* **ÜBUNGSAUFGABEN**
(1) Beantworten Sie anhand des Textauszugs über Rom und die Oper Tosca folgende Fragen:
(a) Wer teilt sich den 24-Stunden-Job vor den öffentlichen Einrichtungen?
(b) An wie vielen Tagen will die erzählende Person in Rom die Originalschauplätze erkunden?
(c) Auf welche Weise endet das Leben von Floria Tosca?
(2) Ändern Sie im Textauszug über Rom und die Oper Tosca die Passage von „Auch der Anblick“ bis „sich den 24-Stunden-Job.“, indem Sie „Carabinieri“ durch „Polizisten“ ersetzen.

═══ AUSGEWÄHLTER TEXTAUSZUG

Auch der Anblick der bewaffneten Sicherheitskräfte, die vor sämtlichen öffentlichen Einrichtungen und insbesondere vor den diplomatischen Vertretungen postiert sind, lässt kaum Gemütlichkeit aufkommen: Carabinieri und Militär teilen sich den 24-Stunden-Job.

Dezember 2016, auch die Frontseiten der italienischen Zeitungen sind mit Berichten über das Attentat auf den russischen Botschafter in der Türkei und den Terroranschlag auf den Berliner Weihnachtsmarkt zugepflastert. Dass ich mir mit dem Phänomen Gewalt leichter tue als das Gros der ausschließlich auf Standard-Sightseeing programmierten Touristen, hängt mit meinem Reiseziel zusammen: Ich bin in Rom, um an diesen vier Tagen die Originalschauplätze der Puccini-Oper Tosca zu erkunden, und da sind in Textbuch wie in Partitur Mord und Totschlag das beherrschende Thema. In der in Echtzeit 18 und auf der Bühne gar auf zweieinhalb Stunden komprimierten Spielhandlung geht es derart martialisch zu, dass am Ende keiner der vier Protagonisten mehr am Leben ist: Der als Republikanerführer von seinen politischen Gegnern verfolgte Cesare Angelotti verübt im Augenblick seiner Verhaftung Selbstmord; sein Freund und Helfer, der Maler Mario Cavaradossi, wird gefoltert und hingerichtet; Polizeichef Vitello Scarpia, der »Tyrann von Rom«, stirbt an den Dolchstichen, die ihm die von ihm begehrte Sängerin Floria Tosca in höchster Not zufügt; und diese selbst stürzt sich am Gipfel ihrer Verzweiflung in die Fluten des Tiber. Ein Thriller fürwahr, Opern-Verismo pur.

══════
═══ BEREITGESTELLTE DATEN

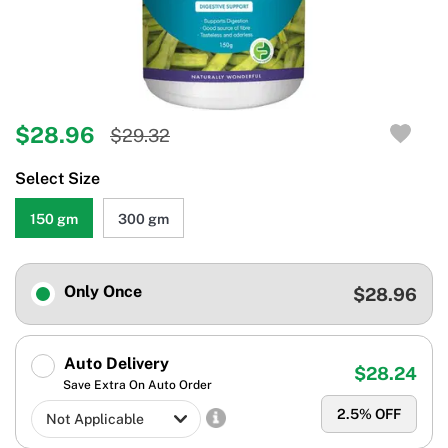
$28.96
$29.32
Select Size
150 gm
300 gm
Only Once
$28.96
Auto Delivery
$28.24
Save Extra On Auto Order
2.5
% OFF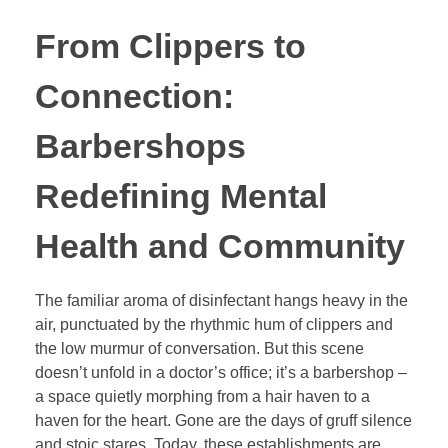
From Clippers to
Connection:
Barbershops
Redefining Mental
Health and Community
The familiar aroma of disinfectant hangs heavy in the
air, punctuated by the rhythmic hum of clippers and
the low murmur of conversation. But this scene
doesn’t unfold in a doctor’s office; it’s a barbershop –
a space quietly morphing from a hair haven to a
haven for the heart. Gone are the days of gruff silence
and stoic stares. Today, these establishments are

══════

* **SCHRIFTLICHE ANTWORTEN**
(1)
(a) Carabinieri und Militär.
(b) An vier Tagen.
(c) Sie stürzt sich am Gipfel ihrer Verzweiflung in die Fluten des Tiber.

(2)
Auch der Anblick der bewaffneten Sicherheitskräfte, die vor sämtlichen öffentlichen Einrichtungen und insbesondere vor den diplomatischen Vertretungen postiert sind, lässt kaum Gemütlichkeit aufkommen: Polizisten und Militär teilen sich den 24-Stunden-Job.